The Market is showing considerable signs of a shift in directions, as the VIX could be preparing another spike in volatility. If such a scenario would occur, then this could be translated into a continuation of the uncertainty which covered the markets for the first half of this year. It could also lead towards extended risk-off periods and aggressive swings, for multiple markets.
Wave Counts posted below are labeled under the presumption that the current and overall position of the Market reflects a Complex Corrective Cycle.
From a technical stand-point, and as per the explanations or illustrations below, the current structures seem to be aligned for a possible shift in directions and/or continuation of the larger degree Patterns.
In the lines to come, an in-dept technical analysis is shared, with the views to be treated as medium and/or long-term possible scenarios or forecasts.
The technical analysis has been realized under the presumption that another spike in volatility could occur soon, and that a period of uncertainty (risk-off) would be a possibility. As an effect of such scenario possibly occurring, markets would be affected, and the present analysis points towards possible scenarios for multiple sectors.
The analysis and insights shared with the present content are not to be treated as an investment advice or as a solicitation to trade. Real risk behind trading in the financial markets needs to be carefully considered.
Markets analyzed:
Forex:
- Dollar Index (DXY)
- EUR/USD
- USD/JPY
Precious Metals:
- GOLD & SILVER Ratio (XAU/XAG)
- GOLD (XAU/USD)
- SILVER (XAG/USD)
Energy:
- Crude Oil (WTI)
Indices:
- Bull Market – Wave Count & Analysis
- VIX (CBOE Volatility Index)
- SNP500
- DOW30
- NAS100
- DAX30
Elliott Wave Technical Analysis
VIX – CBOE Volatility Index
VIX – Weekly Chart (picture)
VIX (Volatility Index) seems to be preparing for another spike in volatility.
With the start of February 2018, VIX jumped. That spike in volatility could represent the first piece of a series of similar events.
This indicator is used by analysts to measure the state of buy-sell investors’ emotions, complacency versus the fear effect. In simple terms, a rise in the VIX would or bring with it a sharp fall in Stocks and/or Indices.
A decrease in the VIX represents the periods when market participants are in the state of greed, being complacent and euphorically enjoying the bull market. A rise in VIX indicates a period of uncertainty, risk-off events that impact the markets directly and suddenly. Such spikes bring with them a fear effect, when investors are beginning to feel worried for the market’s destined directions.
VIX – Weekly Interactive Chart
VIX – 2H Chart (picture)
Zooming into the 2H chart, the February 2018 VIX spike has been labeled as the 1st leg of an Intermediate Degree bullish ABC formation.
Intermediate (A) (orange) presents a three swings sequence with its Minor ABC (red) sub-waves, in which Minor C (red) is unfolding with an impulsive swing.

Extracted records =>
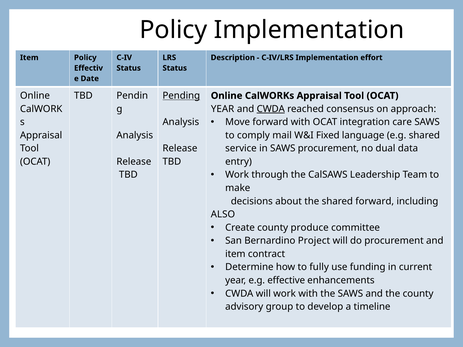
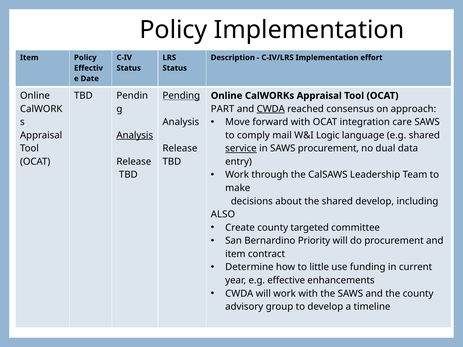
YEAR at (223, 109): YEAR -> PART
Analysis at (135, 135) underline: none -> present
Fixed: Fixed -> Logic
service underline: none -> present
shared forward: forward -> develop
produce: produce -> targeted
Project: Project -> Priority
fully: fully -> little
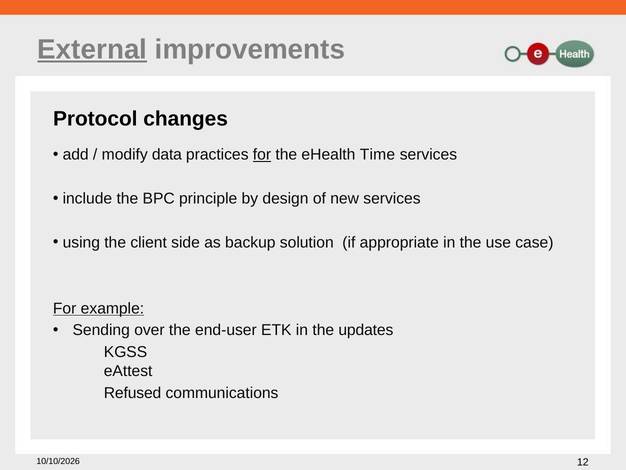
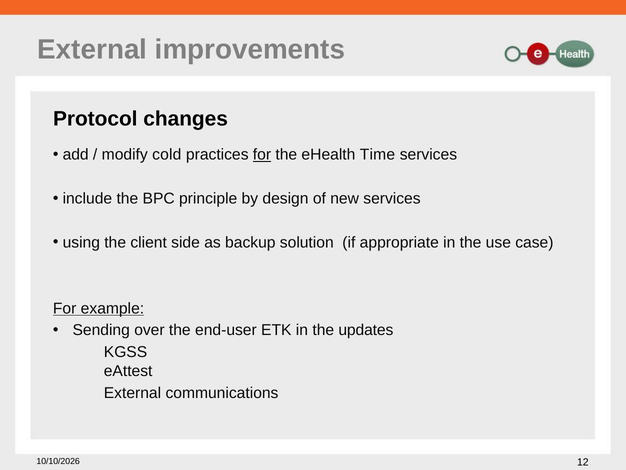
External at (92, 49) underline: present -> none
data: data -> cold
Refused at (133, 393): Refused -> External
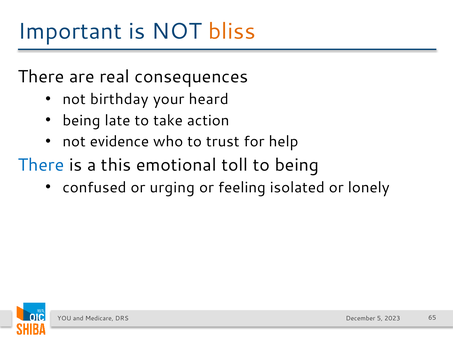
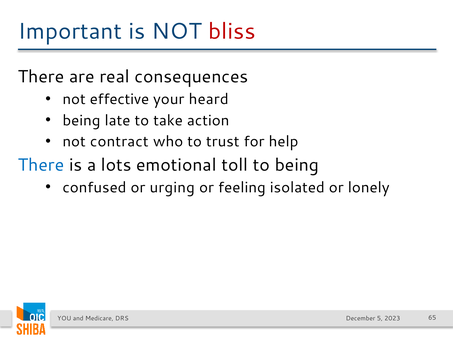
bliss colour: orange -> red
birthday: birthday -> effective
evidence: evidence -> contract
this: this -> lots
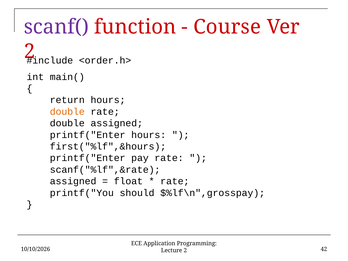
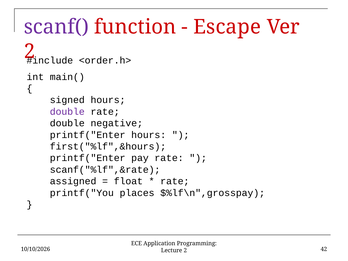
Course: Course -> Escape
return: return -> signed
double at (67, 112) colour: orange -> purple
double assigned: assigned -> negative
should: should -> places
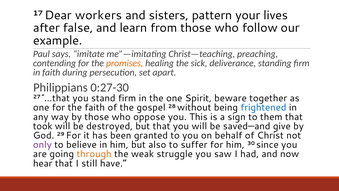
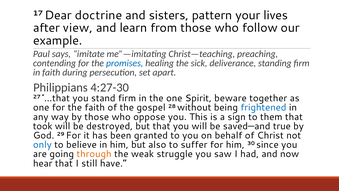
workers: workers -> doctrine
false: false -> view
promises colour: orange -> blue
0:27-30: 0:27-30 -> 4:27-30
give: give -> true
only colour: purple -> blue
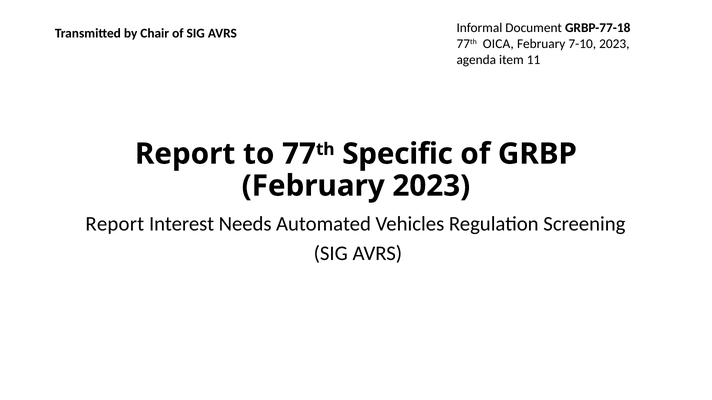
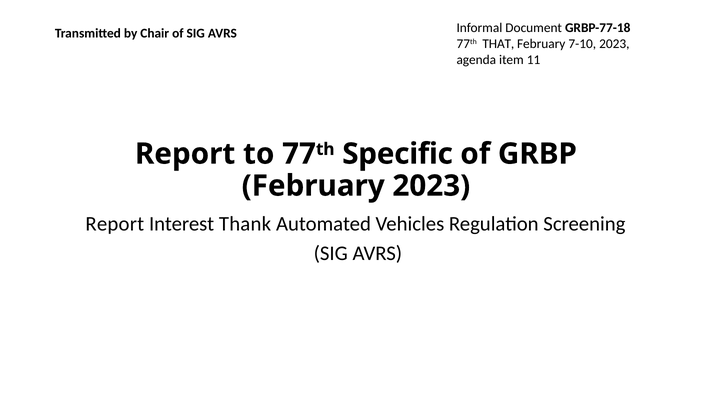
OICA: OICA -> THAT
Needs: Needs -> Thank
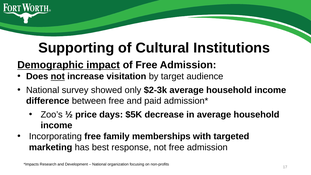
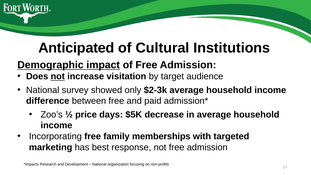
Supporting: Supporting -> Anticipated
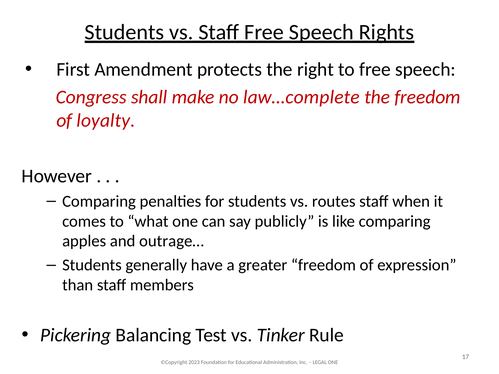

EXERCISE REQUIREMENTS =>
(a) According to the market analysis, in what month and year did the VIX jump?
(b) Reproduce the stretch of the market analysis from "Wave Counts posted" through "larger degree Patterns.", renaming "Complex Corrective Cycle" as "Complex Corrective Structure".
The records stand apart from the market analysis and are unrelated to it.

ANSWERS GIVEN =>
(a) February 2018

(b)
Wave Counts posted below are labeled under the presumption that the current and overall position of the Market reflects a Complex Corrective Structure.
From a technical stand-point, and as per the explanations or illustrations below, the current structures seem to be aligned for a possible shift in directions and/or continuation of the larger degree Patterns.